Supervised Learning / Evaluation

Model Evaluation

How to trust your machine learning models before deploying them into production.

Why Evaluate Models?

Once you have trained a machine learning model, the most critical question remains: How well does it actually perform? Testing your model on the exact same data it was trained on will yield an artificially high score because the model has already "seen" those answers. This phenomenon is known as overfitting.

Proper model evaluation requires testing the model against unseen data. By establishing robust evaluation pipelines, we ensure that models generalize well to the real world.

Train / Test Split

The most fundamental evaluation technique. You divide your dataset into two distinct parts: usually 80% for training the model, and a completely hidden 20% for testing it afterward.

X_train, X_test = split(X, test_size=0.2)

K-Fold Cross Validation

To eliminate the luck of a "good split", K-Fold divides the data into K separate chunks. The model trains K times, each time using a different chunk as the test set and the remaining as training.

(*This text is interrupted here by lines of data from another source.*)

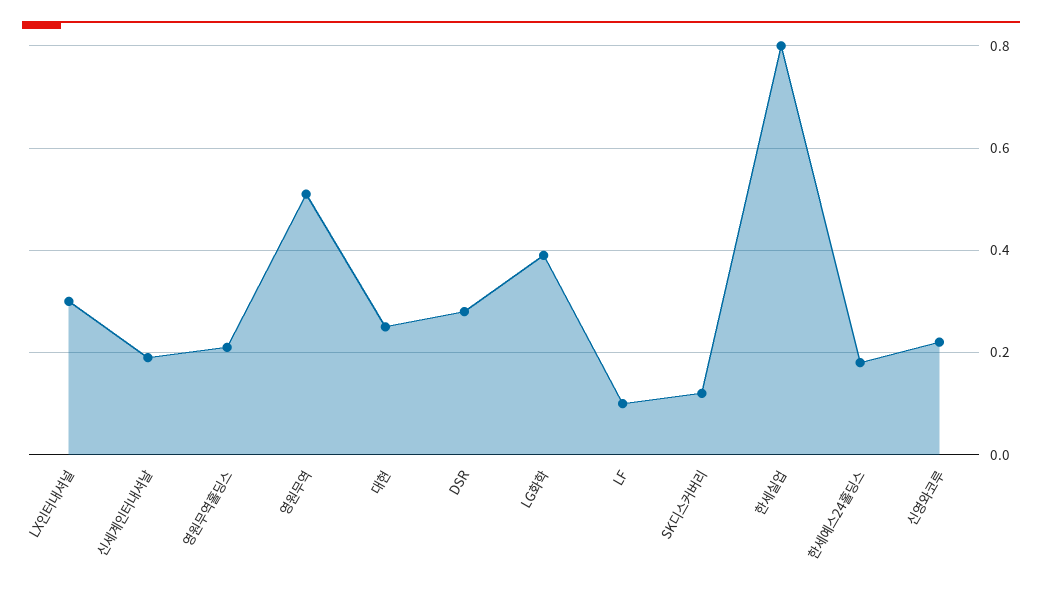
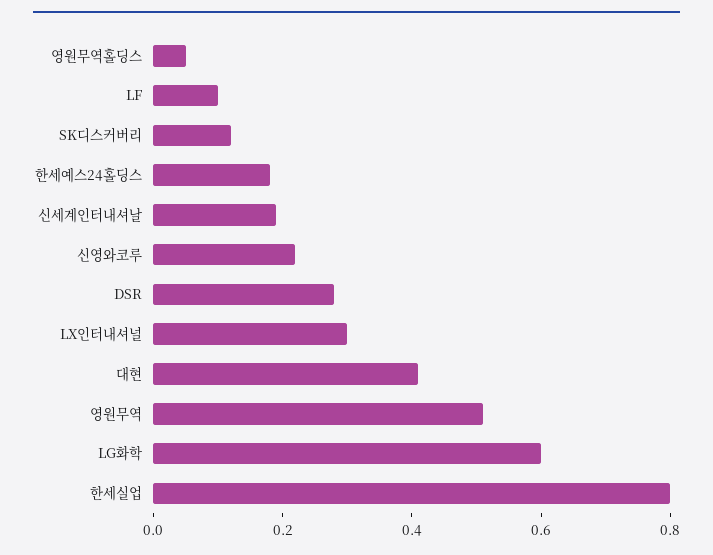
  {
    "LX인터내셔널": 0.3,
    "신세계인터내셔날": 0.2,
-   "영원무역홀딩스": 0.2,
+   "영원무역홀딩스": 0.05,
    "영원무역": 0.5,
-   "대현": 0.25,
+   "대현": 0.4,
    "DSR": 0.3,
-   "LG화학": 0.4,
+   "LG화학": 0.6,
    "LF": 0.1,
    "SK디스커버리": 0.1,
    "한세실업": 0.8,
    "한세예스24홀딩스": 0.2,
    "신영와코루": 0.2
  }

Visualization of Fold 1 testing

Hyperparameter Tuning

Models have knobs and levers called hyperparameters (like the depth of a tree, or the learning rate). To find the best settings, we perform a Grid Search or Random Search, evaluating the model at every combination of settings to find the absolute best variation.

Grid Search

Exhaustive search over all possible specified parameters.

Random Search

Samples completely random combinations. Faster and often just as good.

Bayesian Opt

Uses past results to probabilistically pick the next best parameter to try.